0

I need to make read lines from a file but i'm do not know how long a line would be. So far the only thing i could think of was to use fgetc and realloc

FILE* cFile = fopen(filename, "r");
....
//some while cycle for going from line to line
....
//now for reading the line itself
char* line = malloc(sizeof(char)); //one empty spot for the '\n'
unsigned int = 0;
char c = getc(cFile);
while (c != '\n') {
    line[i] = c;
    line = realloc(line, (i+2)*(sizeof(char));
    i++;
    c = getc(cfile);
}
line[i] = c;

I omnited all the checks for EOL or whether i really got the allocated memory, this is just an example.

My question is, is there any more efficient method of getting a line of unknown length ?

Zerg Overmind
  • 955
  • 2
  • 14
  • 28
  • This `line[0] = c;` should be `line[i] = c;`. – alk Apr 21 '17 at 14:39
  • And the final `line[i] = c;` should be `line[i] = '\0';` – alk Apr 21 '17 at 14:40
  • "getting a line of unknown length" allows a hacker to overwhelm memory resources of a computer. Defensive programming would insure a line of input does not exceed some _sane_ size. So use a big buffer and if that is not enough, declare an error . – chux - Reinstate Monica Apr 21 '17 at 14:41
  • Using huge buffer sounds quite memory inneficient to me. What i mean is whether there is a function for example which is going to do this for me. And alk. I don't wanna be rude but none of what you said is any helpful to me, as well as the last thing you said is completly meaningless. The last value of c is the newline character so it does the exactly same thing. – Zerg Overmind Apr 21 '17 at 14:43
  • Did you see this [answer](http://stackoverflow.com/a/2539777)? – Neil Stoker Apr 21 '17 at 14:43
  • 1
    Many systems employ a [_tentative_ allocation](http://stackoverflow.com/q/19991623/2410359), so allocating a `buf = malloc(1024*1204);` is not _memory inefficient_. Real memory is allocated when it is used, not necessarily when `*alloc()` is called. – chux - Reinstate Monica Apr 21 '17 at 14:47
  • This seems somewhat inefficient to me. I would have to allocate space for the longest line, which could mean huge amounts of empty space, as well as somewhat inefficient complexity as i not only would have to go through the file twice, but potentionaly even load it twice. – Zerg Overmind Apr 21 '17 at 14:50
  • 1
    @ZergOvermind: '\0' is not a newline character. – Thomas Padron-McCarthy Apr 21 '17 at 14:50
  • The last character in a file may not be a `'\n`' "Whether the last line requires a terminating new-line character is implementation-defined." C11 §7.21.2. `char c = getc(cFile); while (c != '\n') {` may then lead to an infinite loop. Better to use `int c` and test for `'\n'` and `EOF`. – chux - Reinstate Monica Apr 21 '17 at 14:51
  • chux, that's actually a good thing to know, thank you, but i can't use that, since i need this in a project and all that will be considered is my own code. Can't really bet on that. – Zerg Overmind Apr 21 '17 at 14:52
  • Yeah i forgot about the null terminator, my bad. And chux, if you read what is written under my code you can see that i said that i omnitted all the checs for end of file and allocation. THIS IS JUST AN EXAMPLE. Sorry for caps but half of you ignores my real question and nitpick at a code that is clearly just an example of what i wanna do. – Zerg Overmind Apr 21 '17 at 14:53
  • Can you assume the file read does not contain _null characters_? If so, `fgets()` is a good building block, other-wise do not use it. – chux - Reinstate Monica Apr 21 '17 at 14:53
  • fgets() requires me to set a specific length for the array does it not? It doesn't dynamicaly adjusts the size of the array, does it? – Zerg Overmind Apr 21 '17 at 14:56
  • "Reading and storing lines from file into array without limit" matches the function of `getiline()`. Just search the net for the source code for this non-standard library function for a very good way to meet your coding goal. – chux - Reinstate Monica Apr 21 '17 at 14:57
  • @ZergOvermind `fgets()` uses a specified length. Yet as I commented, it can be used a a building -block, not the entire answer. – chux - Reinstate Monica Apr 21 '17 at 14:59
  • @ZergOvermind Post said "I omnited all the checks for [EOL](https://en.wikipedia.org/wiki/Newline)", yet contradictorily does `while (c != '\n')` - an end-of-line test. Code does not test for [EOF](https://en.wikipedia.org/wiki/End-of-file). AFAIK, that was a contributing problem to your effort and so mentioned it for your benefit. – chux - Reinstate Monica Apr 21 '17 at 15:04

2 Answers2

1

It would probably be more efficient to increase the buffer size with more than one character at a time, for example by starting with size 80, doubling the size when the buffer is full, and if necessary shrink it at the end.

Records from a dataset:
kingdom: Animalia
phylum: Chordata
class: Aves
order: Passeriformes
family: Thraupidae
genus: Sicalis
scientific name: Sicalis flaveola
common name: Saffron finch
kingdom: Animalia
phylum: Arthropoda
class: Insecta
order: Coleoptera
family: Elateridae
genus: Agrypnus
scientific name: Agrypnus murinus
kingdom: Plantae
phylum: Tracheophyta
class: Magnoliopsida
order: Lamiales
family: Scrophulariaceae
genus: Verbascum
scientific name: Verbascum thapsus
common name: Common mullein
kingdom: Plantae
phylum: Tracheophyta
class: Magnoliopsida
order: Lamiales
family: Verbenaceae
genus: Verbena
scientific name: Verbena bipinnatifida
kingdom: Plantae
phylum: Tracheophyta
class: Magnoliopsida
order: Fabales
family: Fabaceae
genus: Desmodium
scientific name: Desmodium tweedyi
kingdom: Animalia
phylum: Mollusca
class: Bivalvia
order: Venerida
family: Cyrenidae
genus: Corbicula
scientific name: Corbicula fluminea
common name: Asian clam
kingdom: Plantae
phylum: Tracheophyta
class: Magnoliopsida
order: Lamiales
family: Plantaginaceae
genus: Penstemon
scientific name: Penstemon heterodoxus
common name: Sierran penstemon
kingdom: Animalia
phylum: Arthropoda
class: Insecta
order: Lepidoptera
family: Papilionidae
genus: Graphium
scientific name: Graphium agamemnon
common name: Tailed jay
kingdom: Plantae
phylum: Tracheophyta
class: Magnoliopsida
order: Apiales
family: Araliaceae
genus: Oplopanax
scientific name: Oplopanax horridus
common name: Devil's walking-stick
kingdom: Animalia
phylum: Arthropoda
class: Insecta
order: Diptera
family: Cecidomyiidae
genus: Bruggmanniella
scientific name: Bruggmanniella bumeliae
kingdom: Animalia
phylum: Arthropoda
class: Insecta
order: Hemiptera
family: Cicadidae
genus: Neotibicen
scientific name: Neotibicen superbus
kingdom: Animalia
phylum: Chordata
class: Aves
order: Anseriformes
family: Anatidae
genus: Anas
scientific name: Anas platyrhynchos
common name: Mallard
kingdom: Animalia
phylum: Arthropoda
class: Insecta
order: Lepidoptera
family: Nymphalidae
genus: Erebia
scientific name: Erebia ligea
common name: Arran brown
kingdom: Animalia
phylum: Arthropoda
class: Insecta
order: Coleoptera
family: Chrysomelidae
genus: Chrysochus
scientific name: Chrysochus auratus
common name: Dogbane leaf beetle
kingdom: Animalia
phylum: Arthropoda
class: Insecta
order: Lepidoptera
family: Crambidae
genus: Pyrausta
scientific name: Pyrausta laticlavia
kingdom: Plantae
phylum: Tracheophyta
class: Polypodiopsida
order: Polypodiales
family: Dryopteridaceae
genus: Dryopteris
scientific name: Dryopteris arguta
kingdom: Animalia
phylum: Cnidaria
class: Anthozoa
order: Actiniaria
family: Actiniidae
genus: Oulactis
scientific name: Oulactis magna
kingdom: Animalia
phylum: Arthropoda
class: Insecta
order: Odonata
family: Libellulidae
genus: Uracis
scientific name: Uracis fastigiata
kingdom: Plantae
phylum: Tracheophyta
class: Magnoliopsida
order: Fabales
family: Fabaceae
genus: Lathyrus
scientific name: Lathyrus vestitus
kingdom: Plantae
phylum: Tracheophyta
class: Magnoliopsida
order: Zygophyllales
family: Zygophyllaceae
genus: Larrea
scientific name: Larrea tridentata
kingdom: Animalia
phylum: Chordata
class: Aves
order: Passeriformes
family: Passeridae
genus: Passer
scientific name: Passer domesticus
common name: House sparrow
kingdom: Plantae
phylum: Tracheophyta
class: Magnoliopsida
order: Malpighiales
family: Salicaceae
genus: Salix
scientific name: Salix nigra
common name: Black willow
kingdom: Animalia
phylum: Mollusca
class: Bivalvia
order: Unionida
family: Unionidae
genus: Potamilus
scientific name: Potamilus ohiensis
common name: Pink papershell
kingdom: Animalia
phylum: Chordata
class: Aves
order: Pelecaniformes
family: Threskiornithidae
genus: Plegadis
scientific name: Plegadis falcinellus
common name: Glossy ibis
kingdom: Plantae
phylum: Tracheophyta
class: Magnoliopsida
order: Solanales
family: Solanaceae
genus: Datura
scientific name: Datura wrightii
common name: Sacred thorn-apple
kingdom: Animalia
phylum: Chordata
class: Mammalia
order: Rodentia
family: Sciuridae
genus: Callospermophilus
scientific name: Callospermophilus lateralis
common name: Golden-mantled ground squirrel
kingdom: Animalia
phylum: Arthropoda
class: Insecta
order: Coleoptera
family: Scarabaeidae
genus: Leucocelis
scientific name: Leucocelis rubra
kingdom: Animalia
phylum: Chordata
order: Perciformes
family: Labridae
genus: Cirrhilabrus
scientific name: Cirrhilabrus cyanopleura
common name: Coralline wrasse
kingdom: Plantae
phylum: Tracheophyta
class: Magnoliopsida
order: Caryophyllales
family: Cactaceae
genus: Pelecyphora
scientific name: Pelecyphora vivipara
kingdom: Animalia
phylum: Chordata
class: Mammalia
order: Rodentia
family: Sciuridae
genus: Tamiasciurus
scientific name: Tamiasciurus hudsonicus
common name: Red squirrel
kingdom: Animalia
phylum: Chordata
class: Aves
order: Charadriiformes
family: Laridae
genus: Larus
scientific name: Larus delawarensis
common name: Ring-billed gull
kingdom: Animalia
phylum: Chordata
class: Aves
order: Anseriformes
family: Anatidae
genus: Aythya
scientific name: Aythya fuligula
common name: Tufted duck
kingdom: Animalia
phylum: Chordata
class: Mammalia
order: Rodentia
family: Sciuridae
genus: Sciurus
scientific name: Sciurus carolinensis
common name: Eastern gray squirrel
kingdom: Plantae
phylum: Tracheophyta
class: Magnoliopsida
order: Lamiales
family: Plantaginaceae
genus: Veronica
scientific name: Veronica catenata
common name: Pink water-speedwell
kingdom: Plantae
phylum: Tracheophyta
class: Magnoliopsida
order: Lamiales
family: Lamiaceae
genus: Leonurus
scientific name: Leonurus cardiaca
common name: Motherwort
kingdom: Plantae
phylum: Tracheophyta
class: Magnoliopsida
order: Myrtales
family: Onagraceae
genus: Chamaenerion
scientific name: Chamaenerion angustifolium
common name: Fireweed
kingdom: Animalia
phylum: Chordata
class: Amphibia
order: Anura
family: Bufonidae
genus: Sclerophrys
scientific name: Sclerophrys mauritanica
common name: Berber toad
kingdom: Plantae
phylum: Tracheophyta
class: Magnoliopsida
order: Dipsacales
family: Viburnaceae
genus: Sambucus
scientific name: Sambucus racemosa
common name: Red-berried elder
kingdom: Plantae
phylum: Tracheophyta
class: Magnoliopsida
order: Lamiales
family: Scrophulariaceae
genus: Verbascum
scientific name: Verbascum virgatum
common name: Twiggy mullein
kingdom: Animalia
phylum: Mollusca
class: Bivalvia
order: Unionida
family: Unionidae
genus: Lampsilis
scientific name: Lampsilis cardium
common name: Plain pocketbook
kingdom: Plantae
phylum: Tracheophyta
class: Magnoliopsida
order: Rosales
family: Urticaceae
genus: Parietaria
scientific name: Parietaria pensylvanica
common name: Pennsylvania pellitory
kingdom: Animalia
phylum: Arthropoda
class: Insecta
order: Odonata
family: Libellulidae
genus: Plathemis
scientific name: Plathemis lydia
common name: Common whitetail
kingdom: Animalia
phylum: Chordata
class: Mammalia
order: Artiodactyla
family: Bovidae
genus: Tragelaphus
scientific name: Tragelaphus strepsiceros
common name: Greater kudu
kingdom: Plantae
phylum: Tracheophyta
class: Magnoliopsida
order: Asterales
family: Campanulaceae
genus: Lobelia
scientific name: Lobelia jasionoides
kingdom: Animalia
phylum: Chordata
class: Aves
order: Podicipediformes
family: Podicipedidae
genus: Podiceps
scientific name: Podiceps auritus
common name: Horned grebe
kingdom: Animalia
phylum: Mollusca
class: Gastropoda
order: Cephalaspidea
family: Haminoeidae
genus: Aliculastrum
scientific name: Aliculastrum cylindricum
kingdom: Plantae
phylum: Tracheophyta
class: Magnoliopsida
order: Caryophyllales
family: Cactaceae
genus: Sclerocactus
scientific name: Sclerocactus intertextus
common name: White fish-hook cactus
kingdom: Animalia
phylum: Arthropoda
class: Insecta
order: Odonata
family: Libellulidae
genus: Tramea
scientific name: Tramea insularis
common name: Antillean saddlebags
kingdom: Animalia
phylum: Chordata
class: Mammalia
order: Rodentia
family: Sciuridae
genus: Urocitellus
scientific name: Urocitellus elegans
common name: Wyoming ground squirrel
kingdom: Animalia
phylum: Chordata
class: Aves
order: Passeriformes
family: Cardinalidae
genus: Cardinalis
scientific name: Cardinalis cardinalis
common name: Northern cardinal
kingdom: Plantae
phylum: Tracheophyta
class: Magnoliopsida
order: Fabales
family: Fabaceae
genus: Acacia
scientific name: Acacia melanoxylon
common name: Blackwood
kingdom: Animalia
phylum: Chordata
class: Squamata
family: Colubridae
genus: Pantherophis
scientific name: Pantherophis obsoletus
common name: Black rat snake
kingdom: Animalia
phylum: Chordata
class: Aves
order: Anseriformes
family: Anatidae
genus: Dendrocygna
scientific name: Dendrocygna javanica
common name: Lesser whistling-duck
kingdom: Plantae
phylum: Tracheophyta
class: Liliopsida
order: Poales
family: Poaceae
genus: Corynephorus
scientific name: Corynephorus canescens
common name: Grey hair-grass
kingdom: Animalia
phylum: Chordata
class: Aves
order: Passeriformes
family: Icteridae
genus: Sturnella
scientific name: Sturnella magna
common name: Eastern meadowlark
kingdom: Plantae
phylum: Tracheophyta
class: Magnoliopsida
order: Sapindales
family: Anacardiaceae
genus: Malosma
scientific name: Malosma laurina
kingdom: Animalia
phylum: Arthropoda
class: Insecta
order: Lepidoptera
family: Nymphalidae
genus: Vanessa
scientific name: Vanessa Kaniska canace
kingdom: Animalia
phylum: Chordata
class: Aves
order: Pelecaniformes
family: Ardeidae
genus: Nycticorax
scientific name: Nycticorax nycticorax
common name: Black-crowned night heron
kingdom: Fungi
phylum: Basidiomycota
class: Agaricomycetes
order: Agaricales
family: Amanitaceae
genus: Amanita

(Short task 1) Restate the portion of the thread on reading lines of unknown length between "I omnited all the checks for EOL" and "unknown length ?", inclusive, substituting "requested memory" for "allocated memory".
(Short task 2) Transcribe the lines of the records between the line holding "genus: Corbicula" and the line holding "common name: Sierran penstemon", inclusive.

(Correct answer 1)
I omnited all the checks for EOL or whether i really got the requested memory, this is just an example.

My question is, is there any more efficient method of getting a line of unknown length ?

(Correct answer 2)
genus: Corbicula
scientific name: Corbicula fluminea
common name: Asian clam
kingdom: Plantae
phylum: Tracheophyta
class: Magnoliopsida
order: Lamiales
family: Plantaginaceae
genus: Penstemon
scientific name: Penstemon heterodoxus
common name: Sierran penstemon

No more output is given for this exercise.